BRIEF: Scan the entries below and tally the lines that include "asynchronously". Return nothing but the tally.

[Collected data]
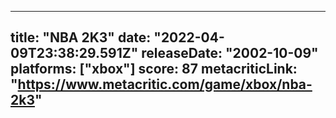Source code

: 
---
title: "NBA 2K3"
date: "2022-04-09T23:38:29.591Z"
releaseDate: "2002-10-09"
platforms: ["xbox"]
score: 87
metacriticLink: "https://www.metacritic.com/game/xbox/nba-2k3"
---
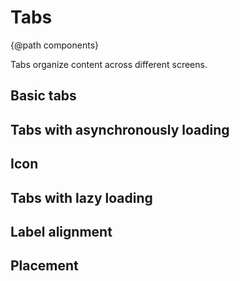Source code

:
# Tabs

{@path components}

Tabs organize content across different screens.

<h2 lyTyp="headline" gutter>Basic tabs</h2>

<demo-view path="docs/layout/tabs-demo/basic-tabs">
  <aui-basic-tabs></aui-basic-tabs>
</demo-view>

<h2 lyTyp="headline" gutter>Tabs with asynchronously loading</h2>
<demo-view path="docs/layout/tabs-demo/tabs-with-asynchronously-loading">
  <aui-tabs-with-asynchronously-loading></aui-tabs-with-asynchronously-loading>
</demo-view>

<h2 lyTyp="headline" gutter>Icon</h2>
<demo-view path="docs/layout/tabs-demo/tabs-with-icon">
  <aui-tabs-with-icon></aui-tabs-with-icon>
</demo-view>

<h2 lyTyp="headline" gutter>Tabs with lazy loading</h2>
<demo-view path="docs/layout/tabs-demo/tabs-with-lazy-loading">
  <aui-tabs-with-lazy-loading></aui-tabs-with-lazy-loading>
</demo-view>

<h2 lyTyp="headline" gutter>Label alignment</h2>
<demo-view path="docs/layout/tabs-demo/tabs-align">
  <aui-tabs-align></aui-tabs-align>
</demo-view>

<h2 lyTyp="headline" gutter>Placement</h2>
<demo-view path="docs/layout/tabs-demo/tabs-placement">
  <aui-tabs-placement></aui-tabs-placement>
</demo-view>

TASK ANSWER: 3